_Excerpt provided:_
##############################

Course information




1 year full-time or 2 years part-time

Course overview

Study a degree which develops your arts practice through the expressive world of creative computation. It provides you with the historical foundations, frameworks and critical skills to produce a series of projects for public exhibition. It is delivered by Computing.

Applications still open

What is computational art?

Computation consists of all the changes brought about by digital technology. Art is an open set of ways of acting inventively in culture. Mixing the two together in a systematic way gives us computational art. This is a very open field, and one that is set to expand enormously in the coming years. It is where the most exciting developments in technology and in culture can already be found. This degree will place you in the middle of this fast-evolving context.

What will I learn?

This degree develops your arts practice through the expressive world of creative computation. Over a year (full-time) or two years (part-time) you will develop your artistic work and thinking through the challenge of developing a series of projects for public exhibition which will explore the technological and cultural ramifications of computation. 

You will learn the fundamentals of programming and how to apply this knowledge expressively. You will work with popular open source programming environments such as Processing, OpenFrameworks, P5.js and Arduino, and will learn how to program in languages such as Java, Javascript and C++. 

Since computational artworks don’t necessarily involve computers and screens, we also encourage students to produce works across a diverse range of media. Supported by studio technicians in state-of-the-art facilities, our students are producing works using tools such as 3D printers, laser cutters, robotics, wearable technologies, paint, sculpture and textiles.

##############################

_Dataset content:_
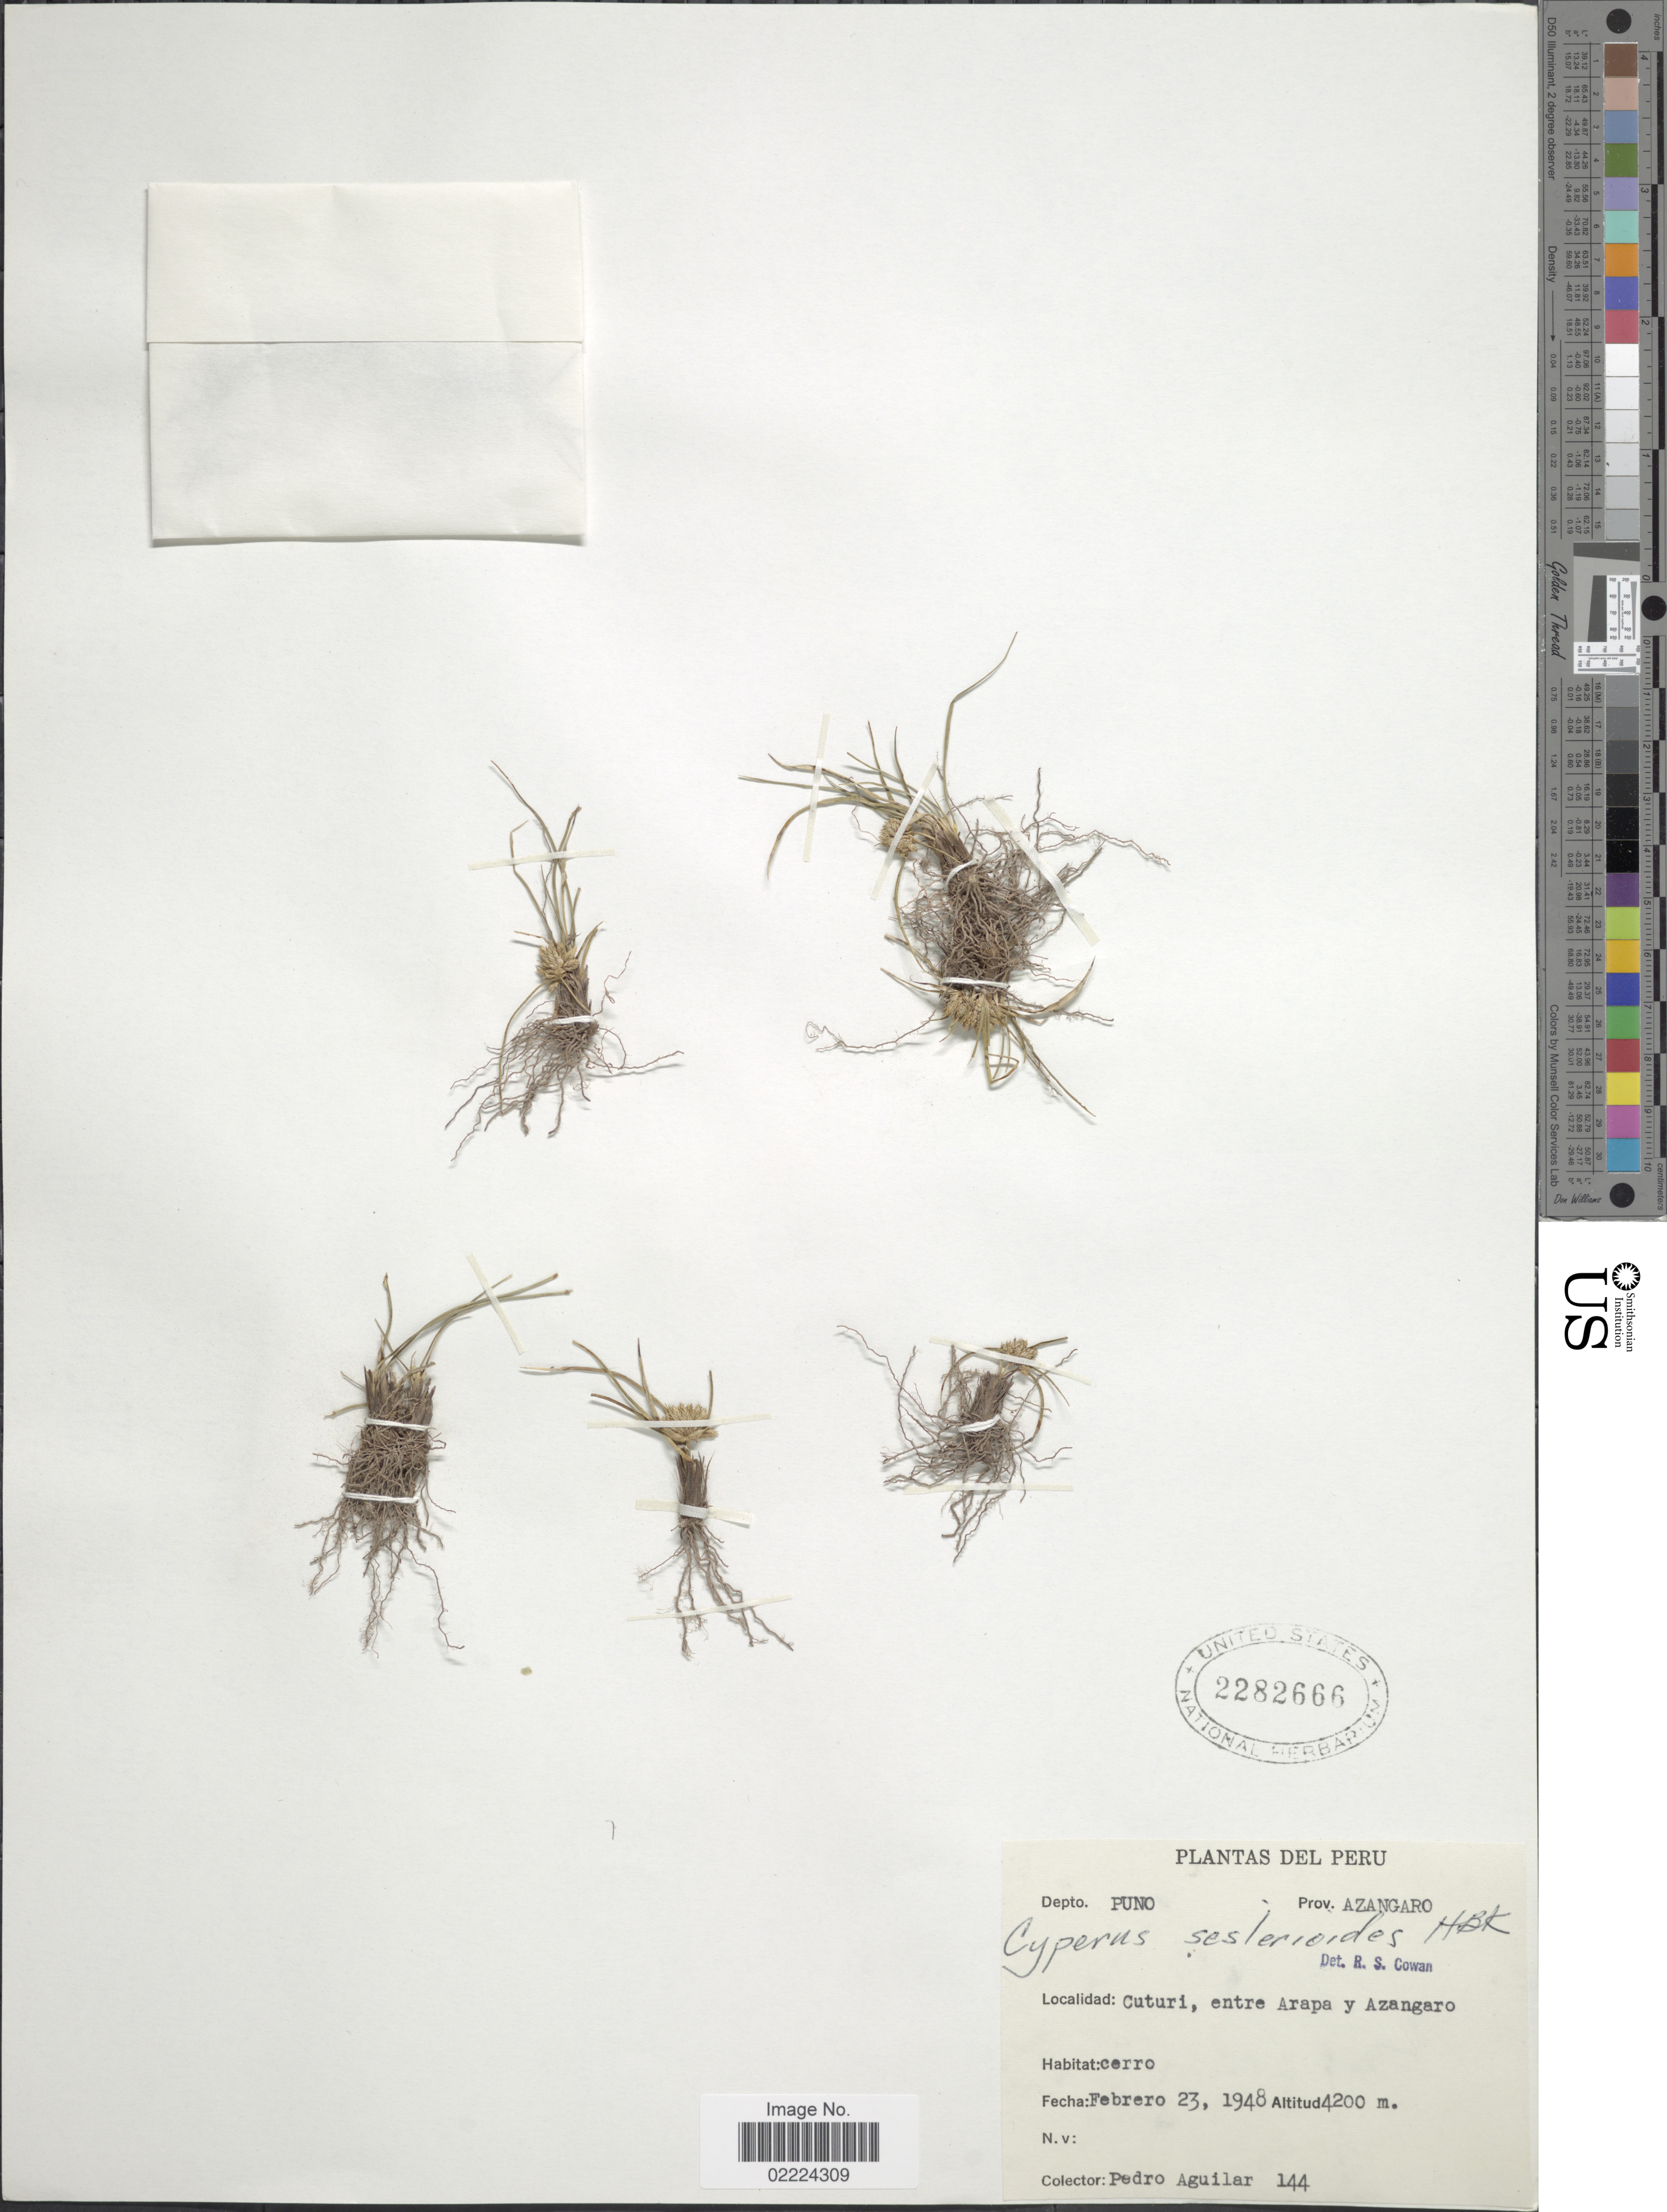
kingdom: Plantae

##############################

_Exercise tasks:_
1. Write out the stretch of the course description from "Course overview" through "delivered by Computing.", word for word.
2. Decide whether each statement agrees with the course description, answering yes or no and quoting the words that settle it: (a) the degree is delivered by Computing; (b) the part-time route takes two years; (c) computational artworks always involve computers and screens.
The material has no connection to the course description.

_Problem solutions:_
1.
Course overview

Study a degree which develops your arts practice through the expressive world of creative computation. It provides you with the historical foundations, frameworks and critical skills to produce a series of projects for public exhibition. It is delivered by Computing.

2.
(a) Yes: "It is delivered by Computing."
(b) Yes: "2 years part-time"
(c) No: "computational artworks don’t necessarily involve computers and screens"